Au milieu des années 50, le hard bop (ou bop « dur ») reprit à son compte une partie des découvertes harmoniques et mélodiques du bop, tout en s’en distinguant par des conceptions rythmiques plus simples et des emprunts mélodiques et harmoniques dérivés du blues traditionnel et du gospel. Renonçant aux excentricités des premiers boppers (dissonances, brisures de tempo, effets de vélocité), toute une génération de musiciens de Détroit, Philadelphie, New York pratiqua un jeu dynamique et parfois brutal destiné à exalter le rythme et à retrouver un certain expressionnisme : accentuation du contretemps, attaques violentes, etc. Surtout illustré en quintette (trompette, ténor, piano, basse, batterie), le hard bop fut mis en valeur par les Jazz Messengers du batteur Art Blakey, le quintette du pianiste Horace Silver, le quintette du trompettiste Clifford Brown et du batteur Max Roach, les saxophonistes Cannonball Adderley, Sonny Rollins et John Coltrane à ses débuts, le trompettiste Donald Byrd, les batteurs Art Taylor et Philly Joe Jones.

Ph. C.

 L. Feather, Inside Be-bop (New York, 1949). / L. Malson, Histoire du jazz moderne (La Table Ronde, 1961).

Beccaria (Cesare Bonesana, marquis de)

Juriste et économiste italien (Milan 1738 - id. 1794). Il est à l’origine de la suppression de la torture en France par Louis XVI, et ses idées inspirèrent les auteurs des codes pénaux dans toute l’Europe libérale du xixe s.
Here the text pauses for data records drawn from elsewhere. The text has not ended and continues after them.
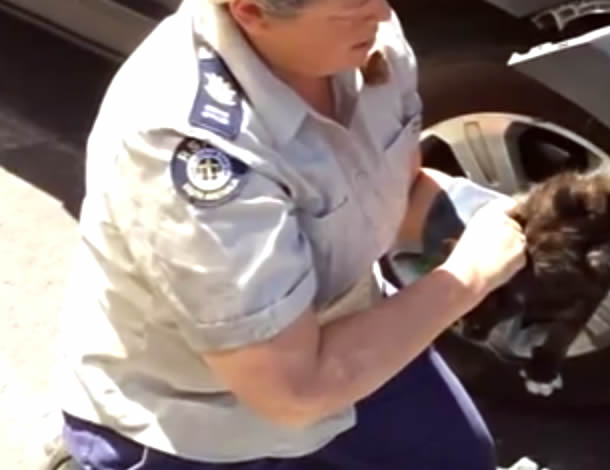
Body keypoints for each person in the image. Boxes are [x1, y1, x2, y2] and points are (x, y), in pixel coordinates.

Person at [52, 0, 528, 469]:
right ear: (251, 12)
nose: (384, 14)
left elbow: (396, 184)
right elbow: (293, 391)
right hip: (205, 420)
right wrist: (467, 278)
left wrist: (511, 225)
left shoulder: (360, 37)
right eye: (352, 6)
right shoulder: (193, 145)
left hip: (350, 332)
Il étudie à Parme, puis à Pavie. Sa tournure d’esprit l’oriente tout à la fois vers la philosophie — il admire Condillac — et vers l’économie politique. Grâce à la protection du comte Karl J. von Firmian, gouverneur de Lombardie pour l’Autriche, il obtient une chaire à l’université de sa ville natale et il mène une vie familiale heureuse. Sa première étude est consacrée au Désordre des monnaies dans l’État de Milan et moyens d’y remédier (1762). En 1764, il publie son ouvrage fondamental : Dei delitti e delle pene (Traité des délits et des peines), où il réclame l’égalité et l’individualisation des peines, et recherche la relation entre la criminalité et les facteurs économiques et sociaux. Traduit en français par l’abbé André Morellet (1766), ce livre est salué par Voltaire comme le « vrai code de l’humanité » ; Joseph Michel Antoine Servan, avocat général au parlement de Grenoble, en fait le thème de son discours de rentrée ; les encyclopédistes le commentent avec faveur. En revanche, le Vatican inscrit l’ouvrage à l’Index, et le criminaliste français Pierre François Muyart de Vouglans (1713-1781), partisan du système inquisitoire et de la torture, le prend violemment à partie.